Mbah Suryo tersenyum tipis, “Nah, itu dia masalahnya. Kamu terlalu fokus pada kemenangan fisik. Padahal, seorang ksatria sejati bukan hanya kuat secara fisik, tapi juga kuat batinnya.”

“Maksud Mbah?” tanya Joko, masih belum mengerti.

“Begini, Le. Di zaman dulu, nenek moyang kita punya filosofi yang namanya ‘Toto Tatag Tutug’. Ini bisa dibilang Bushido-nya orang Jawa. Tahu Bushido kan?”

Joko mengangguk, “Iya, Mbah. Kode etik samurai Jepang itu kan?”

“Betul. Nah, ‘Toto Tatag Tutug’ ini prinsip hidup yang mirip, tapi versi Jawanya. Coba kamu ambil buku di rak sana, yang sampulnya coklat.”
Joko beranjak, mengambil buku yang dimaksud, dan kembali ke posisi semula.
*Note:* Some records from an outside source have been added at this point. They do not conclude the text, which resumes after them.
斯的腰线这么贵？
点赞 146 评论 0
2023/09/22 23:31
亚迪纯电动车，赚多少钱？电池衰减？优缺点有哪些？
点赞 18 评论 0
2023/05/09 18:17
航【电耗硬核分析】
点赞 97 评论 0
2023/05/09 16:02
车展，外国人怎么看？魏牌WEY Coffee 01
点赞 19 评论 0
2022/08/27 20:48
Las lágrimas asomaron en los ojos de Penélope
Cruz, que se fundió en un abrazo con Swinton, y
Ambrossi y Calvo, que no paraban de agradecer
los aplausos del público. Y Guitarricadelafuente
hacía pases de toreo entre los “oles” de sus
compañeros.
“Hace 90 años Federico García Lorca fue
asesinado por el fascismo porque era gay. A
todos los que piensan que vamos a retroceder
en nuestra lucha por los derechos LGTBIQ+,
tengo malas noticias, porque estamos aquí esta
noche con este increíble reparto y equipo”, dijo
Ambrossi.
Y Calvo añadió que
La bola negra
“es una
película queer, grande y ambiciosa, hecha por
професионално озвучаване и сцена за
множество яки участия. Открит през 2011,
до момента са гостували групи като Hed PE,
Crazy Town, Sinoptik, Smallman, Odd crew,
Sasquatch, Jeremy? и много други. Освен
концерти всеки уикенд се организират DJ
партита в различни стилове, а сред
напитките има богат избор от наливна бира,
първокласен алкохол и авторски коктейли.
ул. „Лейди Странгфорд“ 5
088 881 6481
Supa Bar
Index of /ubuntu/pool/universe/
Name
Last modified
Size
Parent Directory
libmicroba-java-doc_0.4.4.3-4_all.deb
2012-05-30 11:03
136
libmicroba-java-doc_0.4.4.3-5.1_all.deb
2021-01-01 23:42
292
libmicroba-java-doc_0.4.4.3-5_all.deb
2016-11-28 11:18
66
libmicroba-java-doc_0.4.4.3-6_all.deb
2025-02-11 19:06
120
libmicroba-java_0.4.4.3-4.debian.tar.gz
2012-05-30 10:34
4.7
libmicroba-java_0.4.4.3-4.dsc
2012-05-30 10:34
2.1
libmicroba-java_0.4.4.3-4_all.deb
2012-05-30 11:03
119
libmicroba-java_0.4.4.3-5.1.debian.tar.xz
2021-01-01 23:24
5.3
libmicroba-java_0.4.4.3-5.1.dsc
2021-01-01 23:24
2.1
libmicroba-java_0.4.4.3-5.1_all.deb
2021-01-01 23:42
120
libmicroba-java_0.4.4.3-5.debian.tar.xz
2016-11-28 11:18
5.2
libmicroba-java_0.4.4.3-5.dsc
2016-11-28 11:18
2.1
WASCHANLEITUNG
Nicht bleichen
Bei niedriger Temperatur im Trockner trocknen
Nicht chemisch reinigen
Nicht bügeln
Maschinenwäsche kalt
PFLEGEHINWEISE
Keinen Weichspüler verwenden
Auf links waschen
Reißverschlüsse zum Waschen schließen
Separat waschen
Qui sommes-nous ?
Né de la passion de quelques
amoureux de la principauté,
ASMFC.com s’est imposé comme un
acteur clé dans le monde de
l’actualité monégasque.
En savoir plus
“Buka halaman 42,” perintah Mbah Suryo.

***

Joko membuka halaman yang dimaksud dan mulai membaca dengan suara pelan:

“Toto artinya tertata, baik lahir maupun batin. Seorang ksatria harus bisa menata hidupnya dengan baik. Mulai dari hal-hal kecil seperti merapikan tempat tidur setiap pagi, sampai hal-hal besar seperti mengatur emosi dan pikiran.”

“Nah, coba lihat kamarmu,” Mbah Suryo menunjuk ke arah bangunan asrama. “Apa sudah tertata dengan baik?”

Joko terdiam, teringat akan baju-baju yang berserakan di lantai kamarnya.
“Tatag,” lanjut Mbah Suryo, “artinya berani dan mantap. Seorang ksatria harus punya keberanian menghadapi tantangan apapun. Tapi bukan berani yang nekat, melainkan berani yang didasari keyakinan dan persiapan yang matang.”

“Seperti saat melawan Mas Agus kemarin?” tanya Joko.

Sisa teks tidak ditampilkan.